In this case, name will be an array of seven characters (including the null-terminator), initialized with the string literal "marius". It is basically an im-memory copy of the literal, but one with read/write access.

Now, imagine that you want to append the first name to the last name. You could use strcat():

char name[] = "marius";
strcat(name, " bancila");

But, as soon as you run the program you'll crash because strcat does not verify whether the buffer (name in this case) is big enough to hold the appended string too. You write beyond the array bounds and corrupt the memory.

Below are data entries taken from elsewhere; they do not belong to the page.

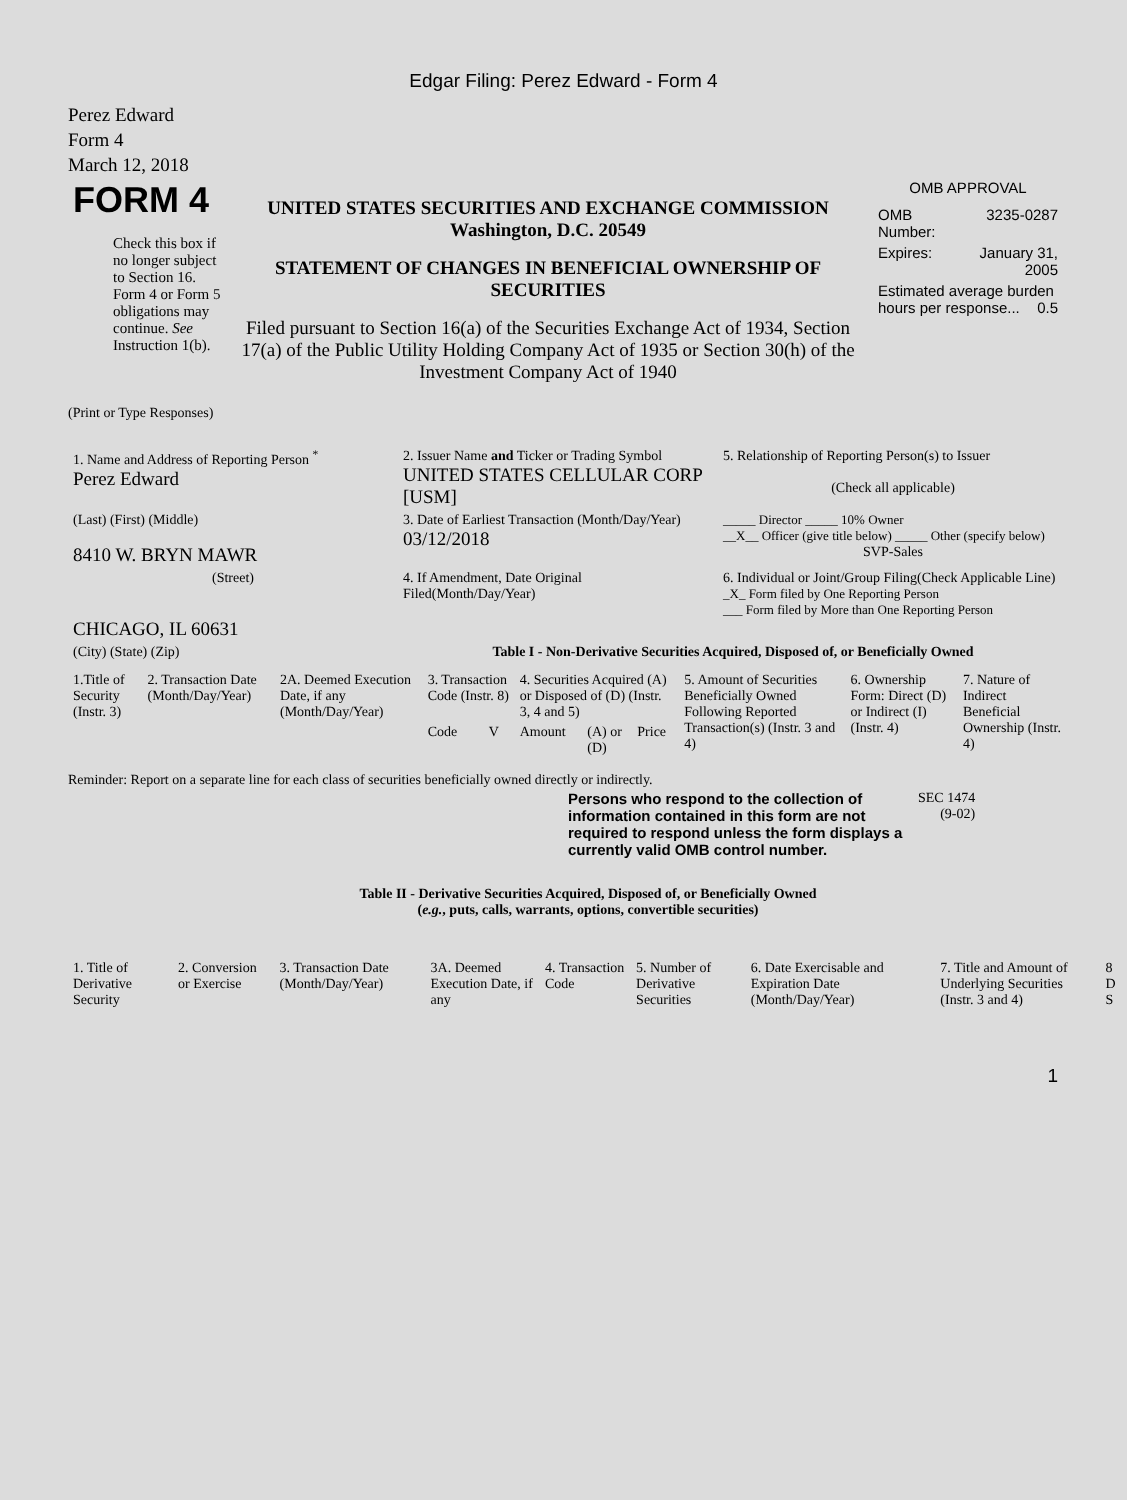Edgar Filing: Perez Edward - Form 4
Perez Edward
Form 4
March 12, 2018
| FORM 4 Check this box if no longer subject to Section 16. Form 4 or Form 5 obligations may continue. See Instruction 1(b). | UNITED STATES SECURITIES AND EXCHANGE COMMISSION Washington, D.C. 20549 STATEMENT OF CHANGES IN BENEFICIAL OWNERSHIP OF SECURITIES Filed pursuant to Section 16(a) of the Securities Exchange Act of 1934, Section 17(a) of the Public Utility Holding Company Act of 1935 or Section 30(h) of the Investment Company Act of 1940 | OMB APPROVAL / OMB Number: / 3235-0287 / / Expires: / January 31, 2005 / / Estimated average burden hours per response... 0.5 / / |
(Print or Type Responses)
| 1. Name and Address of Reporting Person <sup>*</sup> Perez Edward | 2. Issuer Name and Ticker or Trading Symbol UNITED STATES CELLULAR CORP [USM] | 5. Relationship of Reporting Person(s) to Issuer (Check all applicable) |
| (Last) (First) (Middle) 8410 W. BRYN MAWR | 3. Date of Earliest Transaction (Month/Day/Year) 03/12/2018 | _____ Director _____ 10% Owner __X__ Officer (give title below) _____ Other (specify below) SVP-Sales |
| (Street) CHICAGO, IL 60631 | 4. If Amendment, Date Original Filed(Month/Day/Year) | 6. Individual or Joint/Group Filing(Check Applicable Line) _X_ Form filed by One Reporting Person ___ Form filed by More than One Reporting Person |
| (City) (State) (Zip) | Table I - Non-Derivative Securities Acquired, Disposed of, or Beneficially Owned | |
| 1.Title of Security (Instr. 3) | 2. Transaction Date (Month/Day/Year) | 2A. Deemed Execution Date, if any (Month/Day/Year) | 3. Transaction Code (Instr. 8) | | 4. Securities Acquired (A) or Disposed of (D) (Instr. 3, 4 and 5) | | | 5. Amount of Securities Beneficially Owned Following Reported Transaction(s) (Instr. 3 and 4) | 6. Ownership Form: Direct (D) or Indirect (I) (Instr. 4) | 7. Nature of Indirect Beneficial Ownership (Instr. 4) |
| --- | --- | --- | --- | --- | --- | --- | --- | --- | --- | --- |
| | | | Code | V | Amount | (A) or (D) | Price | | | |
Reminder: Report on a separate line for each class of securities beneficially owned directly or indirectly.
| Persons who respond to the collection of information contained in this form are not required to respond unless the form displays a currently valid OMB control number. | SEC 1474 (9-02) |
Table II - Derivative Securities Acquired, Disposed of, or Beneficially Owned
(e.g., puts, calls, warrants, options, convertible securities)
| 1. Title of Derivative Security | 2. Conversion or Exercise | 3. Transaction Date (Month/Day/Year) | 3A. Deemed Execution Date, if any | 4. Transaction Code | 5. Number of Derivative Securities | 6. Date Exercisable and Expiration Date (Month/Day/Year) | 7. Title and Amount of Underlying Securities (Instr. 3 and 4) | 8 D S |
| --- | --- | --- | --- | --- | --- | --- | --- | --- |
1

Of course, you can work around that by declaring a bigger array, just to make sure that it can hold all that you want. For instance, 50 chars should be enough to hold a name.

char name[50] = "marius";
strcat(name, " bancila");

That works. But, you have to pray you'll not have to deal with names like Carlos Marìa Eduardo García de la Cal Fernàndez Leal Luna Delgado Galván Sanz (yes, that is a single Spanish name). You also have to think that you might waste memory. If you declare the name as 100 chars, and use on average 20, with a list of 100,000 names, you waste 8,000,000 bytes in memory. This leads you to the next approach.

Allocating Memory Dynamically

The next step in finding the appropriate solution is to try allocating the memory dynamically.

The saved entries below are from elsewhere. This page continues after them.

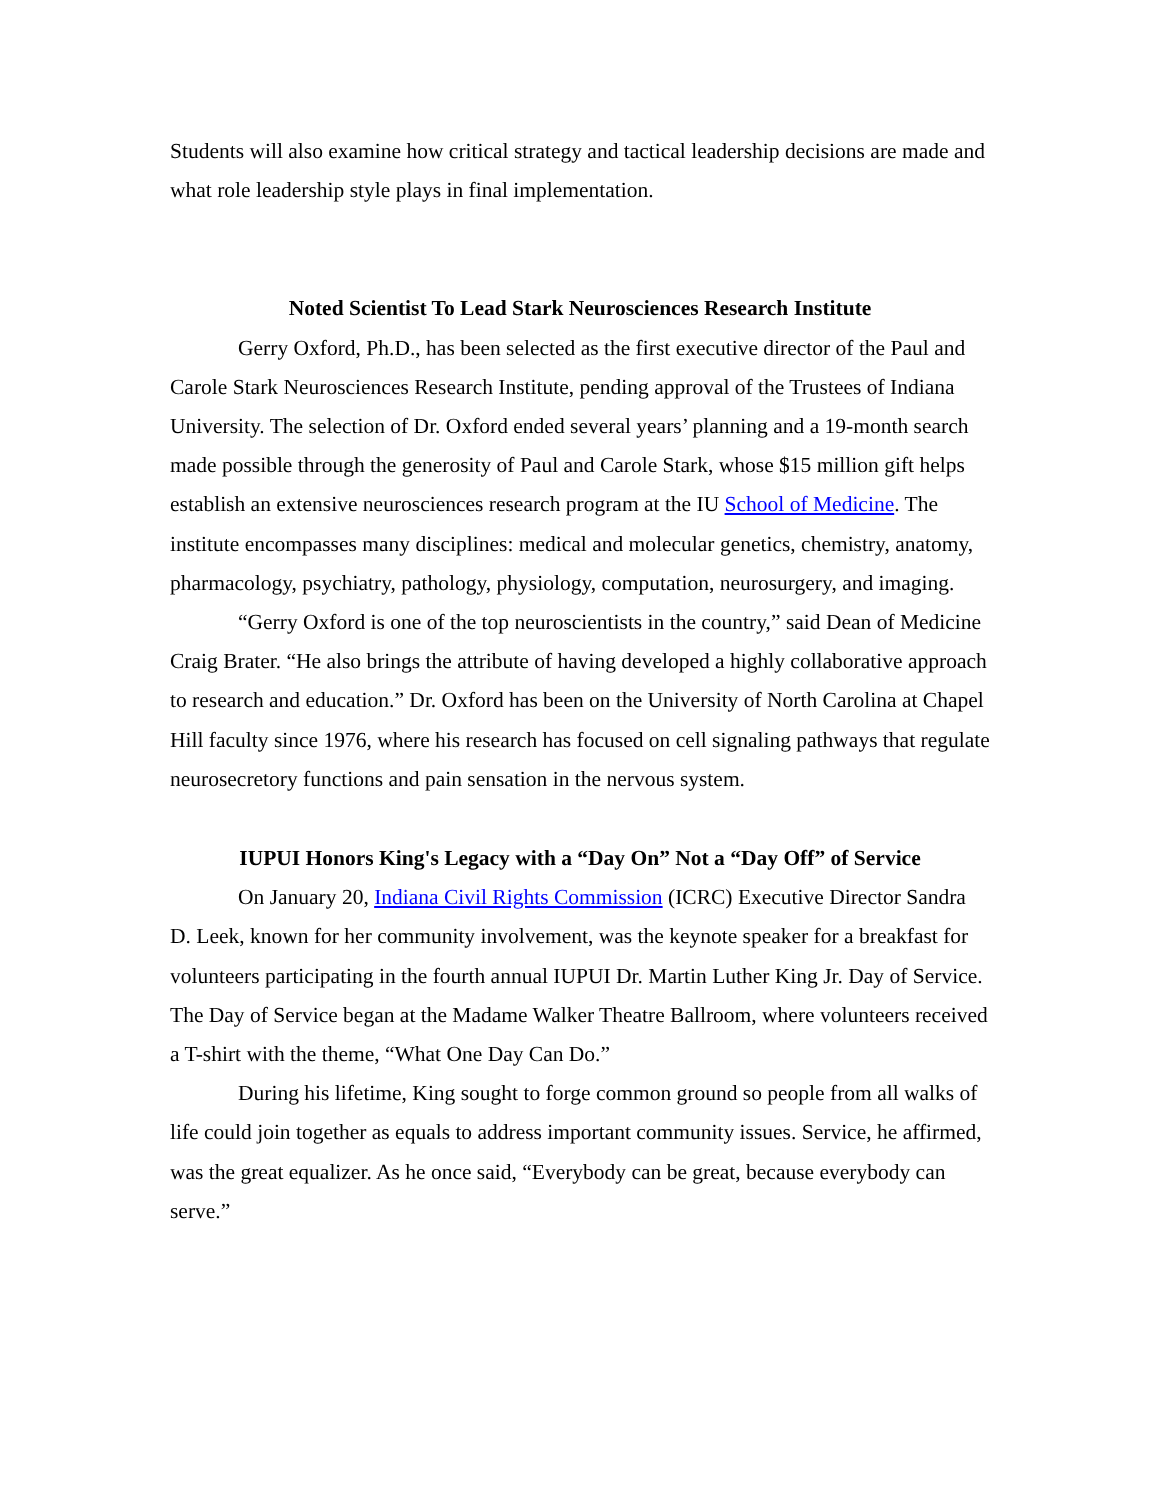Students will also examine how critical strategy and tactical leadership decisions are made and what role leadership style plays in final implementation.
Noted Scientist To Lead Stark Neurosciences Research Institute
Gerry Oxford, Ph.D., has been selected as the first executive director of the Paul and Carole Stark Neurosciences Research Institute, pending approval of the Trustees of Indiana University. The selection of Dr. Oxford ended several years’ planning and a 19-month search made possible through the generosity of Paul and Carole Stark, whose $15 million gift helps establish an extensive neurosciences research program at the IU School of Medicine. The institute encompasses many disciplines: medical and molecular genetics, chemistry, anatomy, pharmacology, psychiatry, pathology, physiology, computation, neurosurgery, and imaging.
“Gerry Oxford is one of the top neuroscientists in the country,” said Dean of Medicine Craig Brater. “He also brings the attribute of having developed a highly collaborative approach to research and education.” Dr. Oxford has been on the University of North Carolina at Chapel Hill faculty since 1976, where his research has focused on cell signaling pathways that regulate neurosecretory functions and pain sensation in the nervous system.
IUPUI Honors King's Legacy with a “Day On” Not a “Day Off” of Service
On January 20, Indiana Civil Rights Commission (ICRC) Executive Director Sandra D. Leek, known for her community involvement, was the keynote speaker for a breakfast for volunteers participating in the fourth annual IUPUI Dr. Martin Luther King Jr. Day of Service.
The Day of Service began at the Madame Walker Theatre Ballroom, where volunteers received a T-shirt with the theme, “What One Day Can Do.”
During his lifetime, King sought to forge common ground so people from all walks of life could join together as equals to address important community issues. Service, he affirmed, was the great equalizer. As he once said, “Everybody can be great, because everybody can serve.”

char* name = new char[strlen("marius")+1];
strcpy(name, "marius");

In this case, you can re-allocate as much memory as you need. This could be simply illustrated like below:

char* temp = new char[strlen(name) + strlen(" bancila") + 1];
strcpy(temp, name);
strcat(temp, " bancila");

delete [] name;
name = temp;

A lot of code needs to be written and maintained. And, things become even worse when you deal with classes (after all, I am talking about C++) and need to make deep copies.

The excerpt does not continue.